The Chip manual usually lists the differences between the core and the "standard implementation" of that core, which in your case is documented in the "e200z3 Power Architecture Core Reference Manual".

 

That manual then contains a mix of details and differences between that core and the "Standard Books", like the "PEM" (Programming Environments Manual).

 

http://en.wikipedia.org/wiki/PowerPC_e200

 

"The e200 core is developed from the MPC5xx family processors, which in turn is derived from the MPC8xx core in the PowerQUICC SoC processors. e200 adheres to the Power ISA v.2.03 as well as the previous Book E specification"

 

http://en.wikipedia.org/wiki/Power_Architecture#Power_ISA_v.2.03

 

"The specification for Power ISA v.2.03[7] is based on the former PowerPC ISA v.2.02[3] in POWER5+ and the Book E[1] extension of the PowerPC specification. The Book I included five new chapters regarding auxiliary processing units like DSPs and the AltiVec extension."

 

---

 

As for "lis", that isn't a real insruction. If you look in the PEM you'll find "Appendix F - Simplified Mnemonics". You'll also find "lis" listed under "addis" as a "Simplified Mnemonic".

 

How many "simplified nmemonics" in Appendix F? Twenty four PAGES of them!

 

The native assembly is so complicated that almost all code is written using these "simplified" shortcuts, but you won't find them looking through the alphabetic list in the PEM. You have to search there and in Appendix F when reading assembly.

 

There is no "load immediate" in the instruction set. "lis" is a shortcut:

 

    lis rD,value (equivalent to addis rD,0,value)

 

That doesn't help you decodewhat the essential "@ha" and "@l" mean in the following:

 

         lis      %r29,HWMMUBASE@ha       ! point r29 to scratch         addi   %r29,%r29,HWMMUBASE@l  ! both halves.

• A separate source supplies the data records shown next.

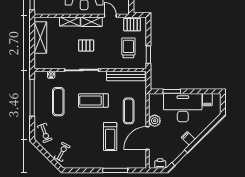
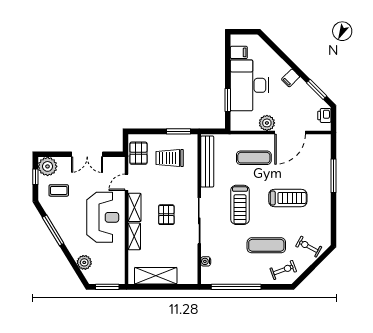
exercise mat: (58, 102) -> (266, 245), moved
treadmill: (110, 137) -> (288, 198), moved
door: (148, 138) -> (290, 132), hinge flipped

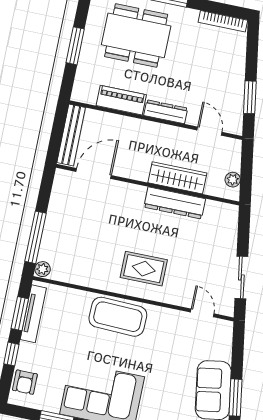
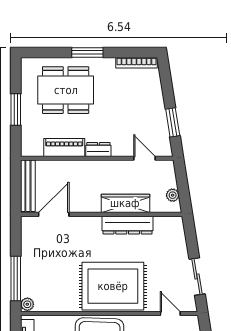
dresser: (166, 112) -> (98, 150), width x0.70
rug: (144, 269) -> (113, 286), width x1.86, depth x2.06

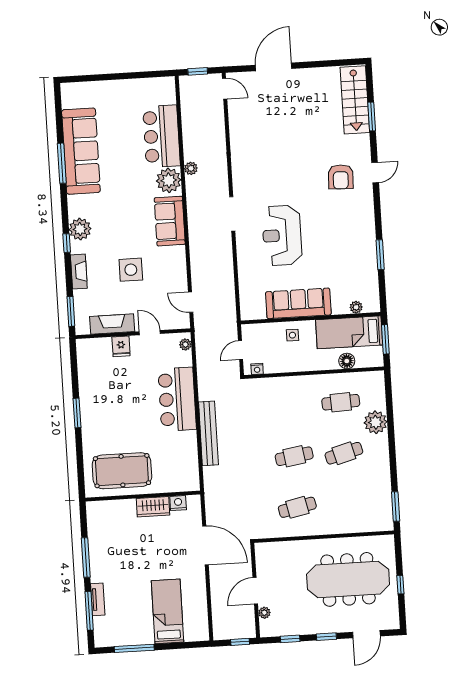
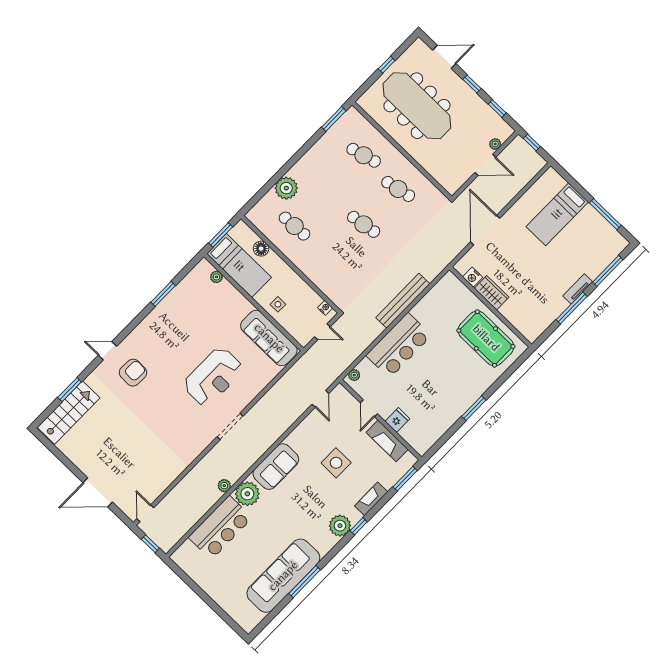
sofa: (298, 303) -> (269, 338), moved
cafe table: (344, 453) -> (364, 155), moved
tv unit: (98, 599) -> (578, 289), moved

I'm not really sure, but I think this is an essential compiler convention to keep you same (in this case, gcc). Since this CPU lacks a 32-bit load, all constants have to be loaded 16 bits at a time. Since there's no 16 bit load, they have to be added with the CPU convention that using GPR0 in an instruction loads a real zero instead (another complication). Since there's no UNSIGNED add either, trying to load the constant "0x00008000" as an addis of 0 and an addi of 0x8000 results in the lower 16 being sign extended and you end up with 0xffff8000, so the upper half load has to be of "1". That's what "@ha" means - "high adjust if the lower 16 bits are negative and will sign-extend on the next addi".

 

I've got all of those wrong at some time programming these chips - trying to use GPR0, sign extends and so on.

 

> Where can I find an instruction set details document for the e200z3 processor

> which shows each assembler instruction  on a single page detailing proper

> usage such as in MPCFPE32B/AD REV 2, chapter 8?

 

So you have the FPE, good. I don't think the document you want exists. The "philosophy" of the Power series is to spread the documentation across multiple books.

 

You shouldn't have any problems with "Book E" and basic assembly. There are some extensions (like VLE) that your vendor may be saying they don't support.

 

> Are there downloadable assembler example code file

 

Linux sources? Google for "rlwimi" and/or "eieio".